Ever since I read the autobiography of Richard Feynman, I've aspired to the level of objectivity and integrity that he felt necessary for a scientist: the ability to focus your most vigorous criticism on oneself. I was at conference in February of a dozen or so of the top people in the renal modeling community (long story) and one of them said something that I think embodied the same spirit that Feynman was trying to convey. He said that being wrong is the most exciting part of our jobs, because when we're wrong (and we admit that we are wrong) it means that we are about to learn something.
Admitting that Hillary made mistakes isn't disloyal and doesn't hurt her in any way, rather it is the first step in gaining the understanding that will lead to future successes. It is also a way to break out of the unscientific partisan framing* that currently shapes our political discourse.
* I saw this article by George Lakoff about
mental frameworks posted somewhere on the Fogbow in December and think it is a must-read. Relevant excerpt from (long) article --- mucho moar at link:
2. Framing: Crooked Hillary. Framing Hillary as purposely and knowingly committing crimes for her own benefit, which is what a crook does. Repeating makes many people unconsciously think of her that way, even though she has always been found to have been honest and legal by thorough studies by the right-wing Bengazi committee (which found nothing) and the FBI (which found nothing to charge her with.) Yet the framing worked.

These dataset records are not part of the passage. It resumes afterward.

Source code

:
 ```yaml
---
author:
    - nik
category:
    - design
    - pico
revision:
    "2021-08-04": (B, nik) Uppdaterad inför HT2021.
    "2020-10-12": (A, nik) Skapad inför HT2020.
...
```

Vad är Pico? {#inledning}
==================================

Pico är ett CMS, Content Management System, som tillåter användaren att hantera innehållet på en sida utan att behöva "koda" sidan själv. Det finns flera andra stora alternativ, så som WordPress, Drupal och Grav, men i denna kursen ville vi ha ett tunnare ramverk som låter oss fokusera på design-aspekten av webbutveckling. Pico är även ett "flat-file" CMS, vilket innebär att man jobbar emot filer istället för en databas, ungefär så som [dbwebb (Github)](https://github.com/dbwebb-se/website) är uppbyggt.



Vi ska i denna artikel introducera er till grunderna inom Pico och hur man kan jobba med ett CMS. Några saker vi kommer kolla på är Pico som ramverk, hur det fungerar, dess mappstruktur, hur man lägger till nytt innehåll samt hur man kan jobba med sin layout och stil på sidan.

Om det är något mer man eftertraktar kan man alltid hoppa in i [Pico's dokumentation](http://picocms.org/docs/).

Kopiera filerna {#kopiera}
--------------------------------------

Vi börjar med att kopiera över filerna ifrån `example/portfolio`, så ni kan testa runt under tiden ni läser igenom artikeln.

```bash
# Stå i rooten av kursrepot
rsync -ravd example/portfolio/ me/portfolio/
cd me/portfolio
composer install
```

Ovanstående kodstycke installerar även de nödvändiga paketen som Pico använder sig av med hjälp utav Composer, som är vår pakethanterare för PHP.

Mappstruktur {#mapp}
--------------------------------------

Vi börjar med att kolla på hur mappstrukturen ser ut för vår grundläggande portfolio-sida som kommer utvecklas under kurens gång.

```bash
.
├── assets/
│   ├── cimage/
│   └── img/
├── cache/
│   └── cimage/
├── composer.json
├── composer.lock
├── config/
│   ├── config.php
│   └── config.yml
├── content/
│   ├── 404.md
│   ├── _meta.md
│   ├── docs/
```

There is a common metaphor that Immorality Is Illegality, and that acting against Strict Father Morality (the only kind off morality recognized) is being immoral. Since virtually everything Hillary Clinton has ever done has violated Strict Father Morality, that makes her immoral to strict conservatives. The metaphor makes her actions immoral, which makes her a crook. The chant “Lock her up!” activates this whole line of reasoning.